Crónicas
Más sobre las islas: Un atlas y la Isla La Tuna
Por Rosario Lázaro Igoa / Lunes 29 de junio de 2020
Fragmento de portada del libro «Atlas de islas remotas», de Judith Schalansky (Capitán Swing y Nórdica)
Entre islas ha viajado y ha vivido Rosario Lázaro Igoa, autora de una crónica que nos conduce a las fronteras del mar, a paraísos remotos que coquetean con un aislamiento que puede volverse infernal, a territorios que tal vez nunca aparezcan en los mapas.
Las travesías sobre el mar desde los aviones ocurren como si no hubiera más que océano allá abajo. Si los armatostes de metal cayeran en picada o se vieran obligados a un aterrizaje forzoso, sería siempre al agua, ¿o no? Crédulos los viajeros: miran la demostración de los chalecos inflables, posibilidad lejana, como la única permisible. Hay islas, resulta. Ínfimas, remotas, imposibles, plenas de hipérboles. Decoran, espaciadas, la extensión líquida del mar. Ni siquiera aparecen en el mapa de la pantalla, que muestra azul pleno y sin resquicios. Intrusas esas islas. Se esconden en el océano alrededor. Nada más artificial que ellas, las islas. Ni más mágico. Empiezan y terminan en un espacio circunscripto. Tienen todo lo que deben tener, que a veces es escaso, y más nada. Es verdad que los continentes no dejan de ser una gran isla, pero ya nos hemos acostumbrado a llamarlos «tierra firme».

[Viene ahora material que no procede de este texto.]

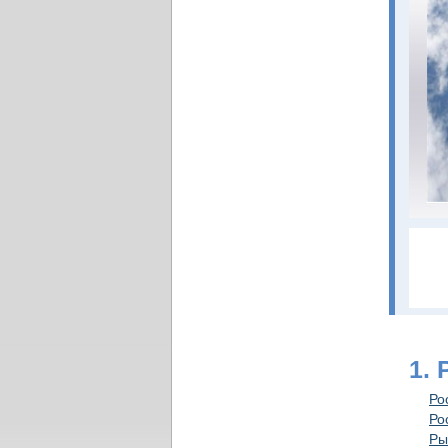
1.
Ро
Ро
Ры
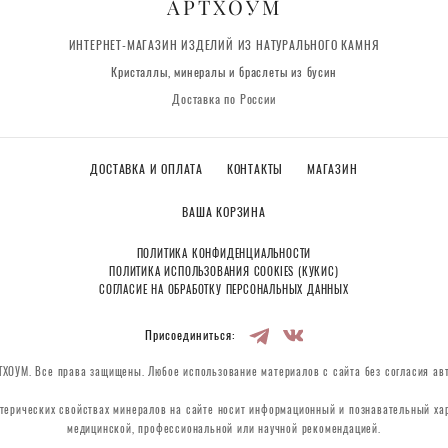
АРТХОУМ
ИНТЕРНЕТ-МАГАЗИН ИЗДЕЛИЙ ИЗ НАТУРАЛЬНОГО КАМНЯ
Кристаллы, минералы и браслеты из бусин
Доставка по России
ДОСТАВКА И ОПЛАТА
КОНТАКТЫ
МАГАЗИН
ВАША КОРЗИНА
ПОЛИТИКА КОНФИДЕНЦИАЛЬНОСТИ
ПОЛИТИКА ИСПОЛЬЗОВАНИЯ COOKIES (КУКИС)
СОГЛАСИЕ НА ОБРАБОТКУ ПЕРСОНАЛЬНЫХ ДАННЫХ
Присоединиться:
ХОУМ. Все права защищены. Любое использование материалов с сайта без согласия ав
терических свойствах минералов на сайте носит информационный и познавательный хар
медицинской, профессиональной или научной рекомендацией.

Lejos de esas cuestiones lúgubres, sigo pensando en la Isla La Tuna, allá en el Cabo Santa María, donde no pasan los aviones. Solo las gaviotas o los biguás cruzan ese cielo. Antes eran dos islas. A una la conectaron al Cabo para hacer el puerto. La otra se salvó de ese exabrupto. Hileras de rocas corren de norte a sur en la isla sobreviviente. El Atlántico ruge detrás de la muralla de roca que mira hacia al este. En el costado norte, una plataforma de piedra lisa hace que las olas se desplomen primero y entren como espuma dócil en la Bahía Grande. A la Isla La Tuna se puede cruzar por el oeste, donde estira una lengua de arena y mejillones hacia la orilla de la Bahía Chica. Los días de bajante, la travesía es de unos veinte metros, que un adulto camina sin problemas. Agua caliente encima, agua helada por debajo. Al verla en el mapa, en este preciso momento, me doy cuenta con estupor que desde el aire parece un renacuajo o una versión diminuta del Uruguay, inclinada hacia la izquierda.
La isla palomense está demasiado cerca de la tierra firme. Nunca entraría en el Atlas de islas remotas. Una pena. Sería hermoso verla dibujada en ese compendio. Judith Schalansky escribe en el prólogo: «el mapa bidimensional del mundo supone algo como un pacto entre la simplificación impertinente de la abstracción y la apropiación estética del mundo» (p.11 de la traducción al inglés, que me atribuyo colocar en español, aunque sé que hay una traducción de Isabel G. Gamero para Nórdica que el coronavirus no dejó llegar a esta otra isla donde vivo). En el libro hay «Cincuenta islas en las que nunca estuve y a las que nunca iré», a modo de advertencia acerca de la artificialidad de la empresa. Schalansky las dibuja con detalle, a dos colores. Aparecen formas tortuosas, elevaciones, bahías, en algunas hasta un pueblo perdido. Del lado izquierdo de cada mapa, los datos, irrisorios algunos como el número de habitantes, conviven con relatos que pretenden ser la historia del lugar, aunque no pasen, por suerte, de anécdotas puntuales, invenciones sobre las historias salvajes de esos trozos de tierra en el medio de la nada. El aislamiento exacerba las cosas. Es que, recuerda Schalansky, «El paraíso es una isla, el infierno también».
Varias de estas islas están tan lejos de los países a los que pertenecen, que ni siquiera entran en los mapas nacionales. Salpican el mar, eso es un hecho. Iwo Jima es conocida. La Isla del Coco una vieja obsesión. La mayoría, ilustres desconocidas. Nada más hermoso que la fragilidad de los atolones, aunque las islas en parajes gélidos, menos sutiles, son las que generan la extrañeza. Cómo es que están ahí, tan al norte o tan al sur, se pregunta una al leer las historias. La Isla Franklin, en la Antártica, es justo el tipo de isla nimia. 33 kilómetros cuadrados de puro hielo. Deshabitada, pura roca volcánica. Desde el aire, casi un rectángulo. La descubrió James Clark Ross en 1841. Nadie ha decidido habitarla desde entonces, como a la Isla La Tuna, en el Cabo Santa María.